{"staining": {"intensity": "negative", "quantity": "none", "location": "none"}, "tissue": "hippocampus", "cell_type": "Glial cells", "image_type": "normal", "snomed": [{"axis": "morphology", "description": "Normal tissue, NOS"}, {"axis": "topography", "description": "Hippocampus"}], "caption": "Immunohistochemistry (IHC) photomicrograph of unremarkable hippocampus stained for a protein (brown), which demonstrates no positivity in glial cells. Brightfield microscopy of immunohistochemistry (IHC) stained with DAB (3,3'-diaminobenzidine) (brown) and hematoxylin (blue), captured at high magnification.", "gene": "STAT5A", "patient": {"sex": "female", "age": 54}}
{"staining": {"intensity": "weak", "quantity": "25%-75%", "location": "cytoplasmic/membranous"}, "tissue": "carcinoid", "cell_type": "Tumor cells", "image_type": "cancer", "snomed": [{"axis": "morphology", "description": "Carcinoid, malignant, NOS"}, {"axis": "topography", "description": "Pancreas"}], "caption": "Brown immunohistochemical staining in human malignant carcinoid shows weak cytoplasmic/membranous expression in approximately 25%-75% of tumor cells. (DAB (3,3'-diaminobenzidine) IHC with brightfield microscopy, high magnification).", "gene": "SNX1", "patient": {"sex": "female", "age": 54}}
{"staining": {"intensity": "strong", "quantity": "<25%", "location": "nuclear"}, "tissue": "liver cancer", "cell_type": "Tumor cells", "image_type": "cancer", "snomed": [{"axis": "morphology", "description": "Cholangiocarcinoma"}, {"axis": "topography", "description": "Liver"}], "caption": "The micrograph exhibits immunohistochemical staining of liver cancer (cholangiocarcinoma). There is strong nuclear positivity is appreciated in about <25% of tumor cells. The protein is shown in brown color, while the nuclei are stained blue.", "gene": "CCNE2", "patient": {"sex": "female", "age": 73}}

- **TASK TO COMPLETE**
Word for word, transcribe the complete listing.

- **TASK OUTPUT**
{"staining": {"intensity": "negative", "quantity": "none", "location": "none"}, "tissue": "hippocampus", "cell_type": "Glial cells", "image_type": "normal", "snomed": [{"axis": "morphology", "description": "Normal tissue, NOS"}, {"axis": "topography", "description": "Hippocampus"}], "caption": "Immunohistochemistry (IHC) photomicrograph of unremarkable hippocampus stained for a protein (brown), which demonstrates no positivity in glial cells. Brightfield microscopy of immunohistochemistry (IHC) stained with DAB (3,3'-diaminobenzidine) (brown) and hematoxylin (blue), captured at high magnification.", "gene": "STAT5A", "patient": {"sex": "female", "age": 54}}
{"staining": {"intensity": "weak", "quantity": "25%-75%", "location": "cytoplasmic/membranous"}, "tissue": "carcinoid", "cell_type": "Tumor cells", "image_type": "cancer", "snomed": [{"axis": "morphology", "description": "Carcinoid, malignant, NOS"}, {"axis": "topography", "description": "Pancreas"}], "caption": "Brown immunohistochemical staining in human malignant carcinoid shows weak cytoplasmic/membranous expression in approximately 25%-75% of tumor cells. (DAB (3,3'-diaminobenzidine) IHC with brightfield microscopy, high magnification).", "gene": "SNX1", "patient": {"sex": "female", "age": 54}}
{"staining": {"intensity": "strong", "quantity": "<25%", "location": "nuclear"}, "tissue": "liver cancer", "cell_type": "Tumor cells", "image_type": "cancer", "snomed": [{"axis": "morphology", "description": "Cholangiocarcinoma"}, {"axis": "topography", "description": "Liver"}], "caption": "The micrograph exhibits immunohistochemical staining of liver cancer (cholangiocarcinoma). There is strong nuclear positivity is appreciated in about <25% of tumor cells. The protein is shown in brown color, while the nuclei are stained blue.", "gene": "CCNE2", "patient": {"sex": "female", "age": 73}}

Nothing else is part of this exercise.